BCCG: I think I stand out because I don’t follow a formula or a format. That might be a
detriment to me, but I personally see it as an asset. I think that having your own sound is more important than adhering to a formula, and I hope that my desire to stay true to myself ends up putting me in the spotlight as though I had followed a formula. I just try to put out the best music I can and hope that people love it as much as I do. Reviewers have said that I write old school country, but I don’t agree. If my music were a cocktail, the recipe would be one part old school country, one part fresh, new vibe, and top it off with one part of big city spin.

BtR: Since we're on the topic of country music, you live in the city. Do your
fans find this strange?
BCCG: I’m not sure what my fans think. They are global fans and I am blessed to have all of
them. I would also mention that not all of my fans are your typical country music fans. If I had to guess, I think that being from the city actually helps me - it sets me apart - it makes me an enigma. I didn’t want to hide from my city upbringing which is why I picked a stage name that incorporated the city into the country. I hope that people don’t view that as a negative, because I don’t. It obviously isn’t the norm though, but since country music is going viral, I think that eventually being in the city and writing country won’t be strange at all.

BtR: At what point in your life did you pursue music to the fullest as to make a
career out of it? Some artists start at a very young age while others take years to discover their passion for the arts. Where do you fall on this spectrum?
BCCG: I gave it go a while back, but then I took a hiatus. I think that right at this time is the time that I am pursuing music to the fullest. I started at a young age, but I didn’t dig in quite as much as I am digging in right now. I feel like the music I’m writing is the right music now so I decided to pursue music as a career about 2 years ago. It’s always been fun. It’s always been a passion. But right now, I feel, is my time.

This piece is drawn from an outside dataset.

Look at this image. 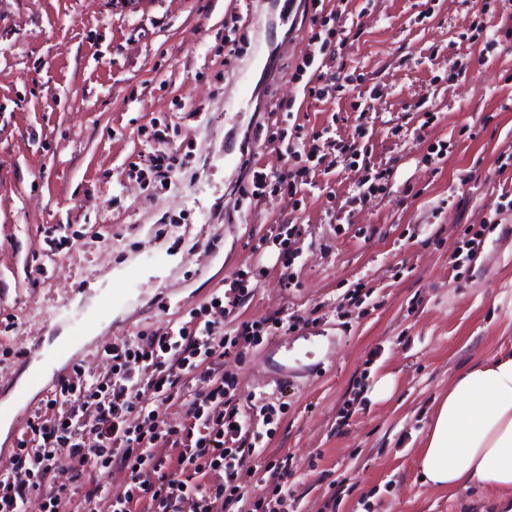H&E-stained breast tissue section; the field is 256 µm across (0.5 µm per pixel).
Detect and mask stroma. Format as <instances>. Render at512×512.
<instances>
[{"label":"stroma","mask_w":512,"mask_h":512,"mask_svg":"<svg viewBox=\"0 0 512 512\" xmlns=\"http://www.w3.org/2000/svg\"><path fill=\"white\" fill-rule=\"evenodd\" d=\"M248 3L0 0V380L39 336L83 334L70 355L102 376L104 347L175 322L216 320L231 336L300 314L288 380L269 364L278 337L224 357L240 412L275 408L243 466L288 457L290 512H494L491 493L423 483L417 459L449 378L512 346V211L486 221L512 201V166L497 163L512 150V0H347L350 47L325 70L359 87L324 103L303 97L312 8L297 0L285 50L228 131L224 58L228 41L249 47ZM484 8L490 52L473 36ZM460 55L469 68L450 78ZM285 129L325 130L366 156L235 210L248 166L285 172ZM440 146L445 159L424 163ZM160 150L174 157L163 175ZM369 165L384 188L354 202ZM282 219L302 228L288 269L271 241ZM235 273L248 292L229 319L220 299ZM100 289L111 320L73 319Z\"/></svg>","instance_id":"35a3bbf8"}]
</instances>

BtR: Take us through the lowest moments in your career.
BCCG: I don’t want to get somber so I won’t get too much into any low moments. I try to stay positive at all times and consider myself a pretty upbeat, positive person. When I have low moments, it is moments when I doubt myself. I think that no matter how positive you are and how confident you are, there will always be moments when someone in the industry says something to you that is upsetting and you start to wonder why you are pursuing music. In this business, you have to be strong, let things roll off your back, and keep pushing forward. No one can tell you not to pursue your dream, and no one really knows what the next big thing in music will really be.

BtR: And on the flipside, what successes are you most proud of in your career?

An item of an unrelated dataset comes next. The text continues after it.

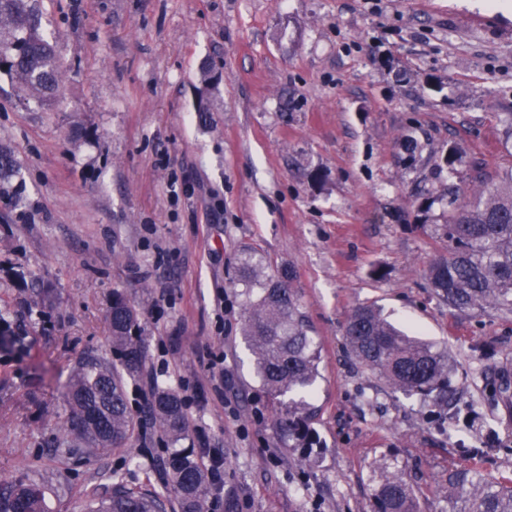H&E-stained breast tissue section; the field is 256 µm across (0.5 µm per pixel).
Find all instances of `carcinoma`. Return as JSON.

BCCG: Success is personal and subjective. Success, to me, is when a fan says that they love a song of mine, or that it helped them through a difficult situation. I’m proud of that.

BtR: Aside from music, you've stated that you have a law degree and are
passionate about helping others. What was your interest in law?
BCCG: My parents really pushed me to pursue a degree in law. It wasn’t my idea. But I went and regardless of all of the lawyer jokes, I think that my interest in law has always been that you can try to make the world a better place. I know a lot of great lawyers, besides myself, who got into the business to make a difference in peoples’ lives. I remember being surveyed after I got into law school, and I remember being asked why I wanted to become a lawyer. I answered that I want to make a difference in the world. It has always been that. Regardless of whether it was law or something else, I wanted to do something special. When I got into law school, my main thrust was to be a prosecutor because I wanted to right wrongs and speak for the weak - stand up for victims. I have never faltered in my desire to help people.